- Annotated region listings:
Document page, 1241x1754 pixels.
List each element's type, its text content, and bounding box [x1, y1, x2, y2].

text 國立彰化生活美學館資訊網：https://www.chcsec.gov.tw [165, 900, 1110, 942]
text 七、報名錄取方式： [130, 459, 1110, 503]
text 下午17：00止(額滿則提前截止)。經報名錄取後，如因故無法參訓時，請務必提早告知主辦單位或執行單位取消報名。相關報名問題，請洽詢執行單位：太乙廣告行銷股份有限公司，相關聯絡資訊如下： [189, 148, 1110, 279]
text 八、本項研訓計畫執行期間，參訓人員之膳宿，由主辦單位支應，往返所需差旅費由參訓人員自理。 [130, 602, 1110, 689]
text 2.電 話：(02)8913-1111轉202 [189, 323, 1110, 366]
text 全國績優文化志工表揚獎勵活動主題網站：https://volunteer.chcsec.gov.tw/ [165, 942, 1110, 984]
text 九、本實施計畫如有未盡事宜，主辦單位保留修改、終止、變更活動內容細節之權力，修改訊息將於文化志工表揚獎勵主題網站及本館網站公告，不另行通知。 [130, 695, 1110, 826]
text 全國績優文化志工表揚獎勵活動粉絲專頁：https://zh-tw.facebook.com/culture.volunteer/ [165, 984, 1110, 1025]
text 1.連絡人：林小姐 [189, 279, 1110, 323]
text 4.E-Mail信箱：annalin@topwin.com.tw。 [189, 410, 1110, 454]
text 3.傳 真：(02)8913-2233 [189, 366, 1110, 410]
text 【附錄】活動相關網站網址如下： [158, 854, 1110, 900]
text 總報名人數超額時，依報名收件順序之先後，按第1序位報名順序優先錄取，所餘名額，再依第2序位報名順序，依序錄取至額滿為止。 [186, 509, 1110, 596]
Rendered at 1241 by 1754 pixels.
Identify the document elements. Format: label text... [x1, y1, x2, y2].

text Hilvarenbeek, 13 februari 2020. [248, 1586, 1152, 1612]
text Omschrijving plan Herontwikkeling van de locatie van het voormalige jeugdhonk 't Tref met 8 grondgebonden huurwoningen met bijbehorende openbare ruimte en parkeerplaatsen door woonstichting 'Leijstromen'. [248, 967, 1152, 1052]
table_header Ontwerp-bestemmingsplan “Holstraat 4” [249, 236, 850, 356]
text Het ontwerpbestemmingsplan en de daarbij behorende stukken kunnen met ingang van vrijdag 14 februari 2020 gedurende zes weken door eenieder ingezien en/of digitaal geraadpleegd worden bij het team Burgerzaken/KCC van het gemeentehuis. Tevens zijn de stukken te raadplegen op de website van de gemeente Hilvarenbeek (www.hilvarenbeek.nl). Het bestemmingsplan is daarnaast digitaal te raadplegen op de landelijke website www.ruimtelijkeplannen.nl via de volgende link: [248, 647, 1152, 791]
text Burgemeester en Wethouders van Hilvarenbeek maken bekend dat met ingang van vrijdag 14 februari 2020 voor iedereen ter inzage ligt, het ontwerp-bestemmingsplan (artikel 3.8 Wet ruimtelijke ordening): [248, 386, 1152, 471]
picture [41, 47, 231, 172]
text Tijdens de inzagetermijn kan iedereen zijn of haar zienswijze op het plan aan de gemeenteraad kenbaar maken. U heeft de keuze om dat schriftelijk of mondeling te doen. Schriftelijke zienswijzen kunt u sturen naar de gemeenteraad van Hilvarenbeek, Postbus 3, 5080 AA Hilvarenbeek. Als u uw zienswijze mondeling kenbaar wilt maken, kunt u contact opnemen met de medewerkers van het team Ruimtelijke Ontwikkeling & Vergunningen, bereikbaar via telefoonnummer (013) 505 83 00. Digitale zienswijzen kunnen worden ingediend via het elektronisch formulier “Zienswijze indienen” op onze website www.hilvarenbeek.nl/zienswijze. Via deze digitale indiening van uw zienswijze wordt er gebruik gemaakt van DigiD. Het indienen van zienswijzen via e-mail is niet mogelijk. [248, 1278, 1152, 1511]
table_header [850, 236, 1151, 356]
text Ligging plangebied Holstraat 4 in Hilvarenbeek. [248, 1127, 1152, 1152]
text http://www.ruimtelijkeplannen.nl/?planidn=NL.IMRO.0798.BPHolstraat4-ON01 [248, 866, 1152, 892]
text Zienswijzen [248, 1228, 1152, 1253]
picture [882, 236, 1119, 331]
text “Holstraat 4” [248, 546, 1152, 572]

- EXERCISE INSTRUCTIONS: Render everything in the data above, from the line containing "900, 1110, 942]" down to the line containing "Rendered at 1241 by 1754 pixels.", as a JSON list of strings with one string per line, including both of those lines and leaving out blank lines.

- WORKED ANSWER:
[
  "text 國立彰化生活美學館資訊網：https://www.chcsec.gov.tw [165, 900, 1110, 942]",
  "text 七、報名錄取方式： [130, 459, 1110, 503]",
  "text 下午17：00止(額滿則提前截止)。經報名錄取後，如因故無法參訓時，請務必提早告知主辦單位或執行單位取消報名。相關報名問題，請洽詢執行單位：太乙廣告行銷股份有限公司，相關聯絡資訊如下： [189, 148, 1110, 279]",
  "text 八、本項研訓計畫執行期間，參訓人員之膳宿，由主辦單位支應，往返所需差旅費由參訓人員自理。 [130, 602, 1110, 689]",
  "text 2.電 話：(02)8913-1111轉202 [189, 323, 1110, 366]",
  "text 全國績優文化志工表揚獎勵活動主題網站：https://volunteer.chcsec.gov.tw/ [165, 942, 1110, 984]",
  "text 九、本實施計畫如有未盡事宜，主辦單位保留修改、終止、變更活動內容細節之權力，修改訊息將於文化志工表揚獎勵主題網站及本館網站公告，不另行通知。 [130, 695, 1110, 826]",
  "text 全國績優文化志工表揚獎勵活動粉絲專頁：https://zh-tw.facebook.com/culture.volunteer/ [165, 984, 1110, 1025]",
  "text 1.連絡人：林小姐 [189, 279, 1110, 323]",
  "text 4.E-Mail信箱：annalin@topwin.com.tw。 [189, 410, 1110, 454]",
  "text 3.傳 真：(02)8913-2233 [189, 366, 1110, 410]",
  "text 【附錄】活動相關網站網址如下： [158, 854, 1110, 900]",
  "text 總報名人數超額時，依報名收件順序之先後，按第1序位報名順序優先錄取，所餘名額，再依第2序位報名順序，依序錄取至額滿為止。 [186, 509, 1110, 596]",
  "Rendered at 1241 by 1754 pixels."
]